▶ **REQUIREMENT**: Copy the material word for word from its first line through the line containing "51: (39, 136)", and include that line.

[Keypoint correspondence data]
+++

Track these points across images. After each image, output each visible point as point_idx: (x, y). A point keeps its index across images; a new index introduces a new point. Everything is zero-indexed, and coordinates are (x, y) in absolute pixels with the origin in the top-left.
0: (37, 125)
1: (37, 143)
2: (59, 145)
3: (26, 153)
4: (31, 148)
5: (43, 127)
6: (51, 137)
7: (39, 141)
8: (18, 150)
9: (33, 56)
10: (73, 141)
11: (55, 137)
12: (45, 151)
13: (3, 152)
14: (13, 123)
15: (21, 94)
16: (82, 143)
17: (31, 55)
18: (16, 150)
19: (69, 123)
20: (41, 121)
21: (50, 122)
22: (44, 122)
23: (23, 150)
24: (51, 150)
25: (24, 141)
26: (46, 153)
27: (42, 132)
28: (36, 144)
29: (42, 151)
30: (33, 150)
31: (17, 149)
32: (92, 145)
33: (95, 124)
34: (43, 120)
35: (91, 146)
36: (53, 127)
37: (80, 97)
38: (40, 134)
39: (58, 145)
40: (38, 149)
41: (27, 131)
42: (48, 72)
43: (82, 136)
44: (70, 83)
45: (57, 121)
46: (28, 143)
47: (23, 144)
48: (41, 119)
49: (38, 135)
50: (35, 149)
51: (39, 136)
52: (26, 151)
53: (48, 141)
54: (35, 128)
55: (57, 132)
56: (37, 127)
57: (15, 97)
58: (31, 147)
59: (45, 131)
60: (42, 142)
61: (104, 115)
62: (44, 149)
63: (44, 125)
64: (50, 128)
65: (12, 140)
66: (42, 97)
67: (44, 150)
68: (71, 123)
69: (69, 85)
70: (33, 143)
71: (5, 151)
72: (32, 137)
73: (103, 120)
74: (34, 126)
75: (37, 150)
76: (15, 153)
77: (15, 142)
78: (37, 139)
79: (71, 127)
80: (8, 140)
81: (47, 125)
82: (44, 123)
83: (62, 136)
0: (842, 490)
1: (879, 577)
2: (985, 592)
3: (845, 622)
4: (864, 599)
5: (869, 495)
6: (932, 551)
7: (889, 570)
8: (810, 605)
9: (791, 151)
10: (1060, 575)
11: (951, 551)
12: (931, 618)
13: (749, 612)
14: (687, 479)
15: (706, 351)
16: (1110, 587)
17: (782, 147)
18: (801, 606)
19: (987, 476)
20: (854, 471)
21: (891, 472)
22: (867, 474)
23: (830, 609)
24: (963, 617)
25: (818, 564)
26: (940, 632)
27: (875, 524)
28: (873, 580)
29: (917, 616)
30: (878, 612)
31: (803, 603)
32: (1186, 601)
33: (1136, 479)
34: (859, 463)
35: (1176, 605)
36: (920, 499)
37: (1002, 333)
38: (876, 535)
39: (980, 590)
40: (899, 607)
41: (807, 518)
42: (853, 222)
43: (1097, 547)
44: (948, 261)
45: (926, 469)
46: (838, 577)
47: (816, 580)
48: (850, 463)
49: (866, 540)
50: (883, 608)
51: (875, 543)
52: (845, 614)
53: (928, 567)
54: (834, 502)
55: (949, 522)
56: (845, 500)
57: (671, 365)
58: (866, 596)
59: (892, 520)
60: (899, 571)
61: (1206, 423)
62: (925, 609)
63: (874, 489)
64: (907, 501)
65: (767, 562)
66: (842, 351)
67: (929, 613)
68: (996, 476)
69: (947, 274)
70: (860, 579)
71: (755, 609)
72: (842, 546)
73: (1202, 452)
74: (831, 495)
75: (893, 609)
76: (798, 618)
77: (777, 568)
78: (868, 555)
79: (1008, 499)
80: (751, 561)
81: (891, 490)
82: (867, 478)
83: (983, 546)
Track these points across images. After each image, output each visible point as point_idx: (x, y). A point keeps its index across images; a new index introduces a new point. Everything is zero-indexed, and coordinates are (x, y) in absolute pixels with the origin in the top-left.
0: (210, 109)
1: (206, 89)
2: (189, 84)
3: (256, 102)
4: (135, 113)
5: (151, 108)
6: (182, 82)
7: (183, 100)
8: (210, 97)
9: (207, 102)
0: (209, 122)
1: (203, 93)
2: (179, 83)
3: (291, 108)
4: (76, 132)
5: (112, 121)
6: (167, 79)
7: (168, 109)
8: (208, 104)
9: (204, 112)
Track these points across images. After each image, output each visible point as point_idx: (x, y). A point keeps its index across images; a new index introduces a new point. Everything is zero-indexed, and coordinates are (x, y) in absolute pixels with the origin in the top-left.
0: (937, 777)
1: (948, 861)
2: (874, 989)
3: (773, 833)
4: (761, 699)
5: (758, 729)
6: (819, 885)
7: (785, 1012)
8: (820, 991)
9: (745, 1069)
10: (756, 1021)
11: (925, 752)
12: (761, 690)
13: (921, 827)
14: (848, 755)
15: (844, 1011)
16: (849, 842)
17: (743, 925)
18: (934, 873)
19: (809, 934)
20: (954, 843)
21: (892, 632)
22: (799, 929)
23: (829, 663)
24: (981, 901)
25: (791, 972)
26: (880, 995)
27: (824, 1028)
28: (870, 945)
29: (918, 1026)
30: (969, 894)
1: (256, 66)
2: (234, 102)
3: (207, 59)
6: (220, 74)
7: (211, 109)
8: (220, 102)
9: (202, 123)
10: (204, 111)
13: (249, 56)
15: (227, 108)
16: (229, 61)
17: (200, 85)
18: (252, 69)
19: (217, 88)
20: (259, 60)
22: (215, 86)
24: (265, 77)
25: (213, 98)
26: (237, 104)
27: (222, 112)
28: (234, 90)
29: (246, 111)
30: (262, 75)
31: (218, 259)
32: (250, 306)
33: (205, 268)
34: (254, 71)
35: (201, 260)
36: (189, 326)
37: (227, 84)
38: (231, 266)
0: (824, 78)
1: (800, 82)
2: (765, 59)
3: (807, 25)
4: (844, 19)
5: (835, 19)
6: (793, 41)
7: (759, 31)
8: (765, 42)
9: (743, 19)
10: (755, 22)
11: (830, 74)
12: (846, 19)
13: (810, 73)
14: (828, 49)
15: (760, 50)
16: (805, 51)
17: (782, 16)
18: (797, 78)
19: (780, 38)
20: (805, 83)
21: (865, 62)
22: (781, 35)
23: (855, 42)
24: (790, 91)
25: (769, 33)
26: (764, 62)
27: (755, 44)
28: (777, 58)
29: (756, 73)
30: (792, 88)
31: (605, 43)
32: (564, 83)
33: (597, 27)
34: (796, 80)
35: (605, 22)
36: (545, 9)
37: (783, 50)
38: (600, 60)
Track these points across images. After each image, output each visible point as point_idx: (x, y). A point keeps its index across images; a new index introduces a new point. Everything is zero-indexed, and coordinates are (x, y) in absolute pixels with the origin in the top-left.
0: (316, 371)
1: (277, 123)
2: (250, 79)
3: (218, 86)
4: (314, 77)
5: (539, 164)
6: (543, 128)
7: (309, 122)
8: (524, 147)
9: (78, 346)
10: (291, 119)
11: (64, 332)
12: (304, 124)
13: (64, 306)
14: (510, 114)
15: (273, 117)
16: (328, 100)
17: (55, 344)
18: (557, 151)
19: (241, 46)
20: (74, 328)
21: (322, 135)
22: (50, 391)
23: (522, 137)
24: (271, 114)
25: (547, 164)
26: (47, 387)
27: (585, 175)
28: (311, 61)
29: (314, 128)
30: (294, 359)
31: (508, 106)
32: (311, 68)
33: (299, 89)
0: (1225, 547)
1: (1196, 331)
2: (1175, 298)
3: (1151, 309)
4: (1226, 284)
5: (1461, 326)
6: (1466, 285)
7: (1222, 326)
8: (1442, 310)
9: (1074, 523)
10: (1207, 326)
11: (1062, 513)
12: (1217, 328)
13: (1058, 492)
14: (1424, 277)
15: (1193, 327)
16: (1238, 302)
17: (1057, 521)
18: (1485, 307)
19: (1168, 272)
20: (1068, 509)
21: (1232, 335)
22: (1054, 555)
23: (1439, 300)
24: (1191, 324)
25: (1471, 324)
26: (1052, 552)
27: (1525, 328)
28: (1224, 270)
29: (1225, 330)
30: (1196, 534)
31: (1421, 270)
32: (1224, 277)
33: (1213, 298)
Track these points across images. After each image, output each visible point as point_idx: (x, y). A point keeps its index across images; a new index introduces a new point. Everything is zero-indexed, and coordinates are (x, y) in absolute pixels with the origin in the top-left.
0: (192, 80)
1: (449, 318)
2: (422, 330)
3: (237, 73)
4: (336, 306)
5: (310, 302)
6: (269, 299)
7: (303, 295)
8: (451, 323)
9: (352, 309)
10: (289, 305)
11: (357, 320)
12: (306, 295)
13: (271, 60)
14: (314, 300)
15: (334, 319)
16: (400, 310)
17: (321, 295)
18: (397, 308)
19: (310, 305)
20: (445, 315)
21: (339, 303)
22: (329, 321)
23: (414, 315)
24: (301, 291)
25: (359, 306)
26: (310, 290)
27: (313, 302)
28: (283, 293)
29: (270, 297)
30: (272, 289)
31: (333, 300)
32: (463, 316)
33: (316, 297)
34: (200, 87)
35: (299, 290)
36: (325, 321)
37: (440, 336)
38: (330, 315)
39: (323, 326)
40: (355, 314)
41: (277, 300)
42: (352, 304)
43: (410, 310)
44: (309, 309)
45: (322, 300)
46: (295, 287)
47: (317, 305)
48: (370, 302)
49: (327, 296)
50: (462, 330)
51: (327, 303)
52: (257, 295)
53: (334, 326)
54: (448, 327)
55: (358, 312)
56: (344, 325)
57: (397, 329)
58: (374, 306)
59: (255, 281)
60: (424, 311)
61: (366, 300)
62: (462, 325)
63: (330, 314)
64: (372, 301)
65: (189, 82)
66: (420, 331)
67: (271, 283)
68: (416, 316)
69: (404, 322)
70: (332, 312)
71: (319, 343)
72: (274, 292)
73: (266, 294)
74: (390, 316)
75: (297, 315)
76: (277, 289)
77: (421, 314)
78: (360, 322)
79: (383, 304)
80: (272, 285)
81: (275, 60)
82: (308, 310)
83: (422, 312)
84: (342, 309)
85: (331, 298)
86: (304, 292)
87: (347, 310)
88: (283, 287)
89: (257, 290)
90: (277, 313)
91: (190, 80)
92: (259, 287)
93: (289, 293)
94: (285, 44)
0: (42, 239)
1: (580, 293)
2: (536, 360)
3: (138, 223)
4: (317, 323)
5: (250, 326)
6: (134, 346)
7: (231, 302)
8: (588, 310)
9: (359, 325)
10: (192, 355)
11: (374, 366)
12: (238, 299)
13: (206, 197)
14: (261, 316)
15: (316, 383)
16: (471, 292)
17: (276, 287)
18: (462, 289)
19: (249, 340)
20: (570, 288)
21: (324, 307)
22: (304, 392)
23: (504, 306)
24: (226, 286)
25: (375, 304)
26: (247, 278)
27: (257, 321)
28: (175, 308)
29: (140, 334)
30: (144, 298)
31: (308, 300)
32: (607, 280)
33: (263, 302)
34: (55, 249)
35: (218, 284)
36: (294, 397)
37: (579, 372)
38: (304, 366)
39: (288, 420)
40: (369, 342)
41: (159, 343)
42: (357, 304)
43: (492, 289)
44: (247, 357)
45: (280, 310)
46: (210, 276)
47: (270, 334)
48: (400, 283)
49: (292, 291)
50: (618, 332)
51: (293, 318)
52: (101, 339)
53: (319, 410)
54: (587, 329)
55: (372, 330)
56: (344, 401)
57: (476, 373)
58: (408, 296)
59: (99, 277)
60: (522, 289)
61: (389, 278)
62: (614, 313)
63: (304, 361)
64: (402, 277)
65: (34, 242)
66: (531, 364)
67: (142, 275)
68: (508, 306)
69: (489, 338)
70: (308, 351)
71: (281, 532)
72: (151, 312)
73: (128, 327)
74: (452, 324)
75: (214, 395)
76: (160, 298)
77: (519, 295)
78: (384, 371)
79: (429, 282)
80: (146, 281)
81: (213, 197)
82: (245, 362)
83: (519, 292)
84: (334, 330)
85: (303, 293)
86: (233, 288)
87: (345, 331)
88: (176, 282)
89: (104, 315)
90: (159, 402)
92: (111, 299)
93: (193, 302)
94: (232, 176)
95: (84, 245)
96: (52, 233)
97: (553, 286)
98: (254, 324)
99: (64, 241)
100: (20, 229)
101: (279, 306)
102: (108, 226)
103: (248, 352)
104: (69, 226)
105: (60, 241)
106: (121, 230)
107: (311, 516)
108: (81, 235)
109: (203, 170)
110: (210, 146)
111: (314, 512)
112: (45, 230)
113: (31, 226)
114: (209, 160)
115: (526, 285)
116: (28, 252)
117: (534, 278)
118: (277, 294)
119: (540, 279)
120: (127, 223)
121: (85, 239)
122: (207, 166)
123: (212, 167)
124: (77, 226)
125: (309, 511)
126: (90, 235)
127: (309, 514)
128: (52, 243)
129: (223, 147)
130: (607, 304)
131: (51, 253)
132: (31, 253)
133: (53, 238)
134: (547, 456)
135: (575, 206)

+++

▶ **ANSWER TO THIS PROBLEM**:
Track these points across images. After each image, output each visible point as point_idx: (x, y). A point keeps its index across images; a new index introduces a new point. Everything is zero-indexed, and coordinates are (x, y) in absolute pixels with the origin in the top-left.
0: (37, 125)
1: (37, 143)
2: (59, 145)
3: (26, 153)
4: (31, 148)
5: (43, 127)
6: (51, 137)
7: (39, 141)
8: (18, 150)
9: (33, 56)
10: (73, 141)
11: (55, 137)
12: (45, 151)
13: (3, 152)
14: (13, 123)
15: (21, 94)
16: (82, 143)
17: (31, 55)
18: (16, 150)
19: (69, 123)
20: (41, 121)
21: (50, 122)
22: (44, 122)
23: (23, 150)
24: (51, 150)
25: (24, 141)
26: (46, 153)
27: (42, 132)
28: (36, 144)
29: (42, 151)
30: (33, 150)
31: (17, 149)
32: (92, 145)
33: (95, 124)
34: (43, 120)
35: (91, 146)
36: (53, 127)
37: (80, 97)
38: (40, 134)
39: (58, 145)
40: (38, 149)
41: (27, 131)
42: (48, 72)
43: (82, 136)
44: (70, 83)
45: (57, 121)
46: (28, 143)
47: (23, 144)
48: (41, 119)
49: (38, 135)
50: (35, 149)
51: (39, 136)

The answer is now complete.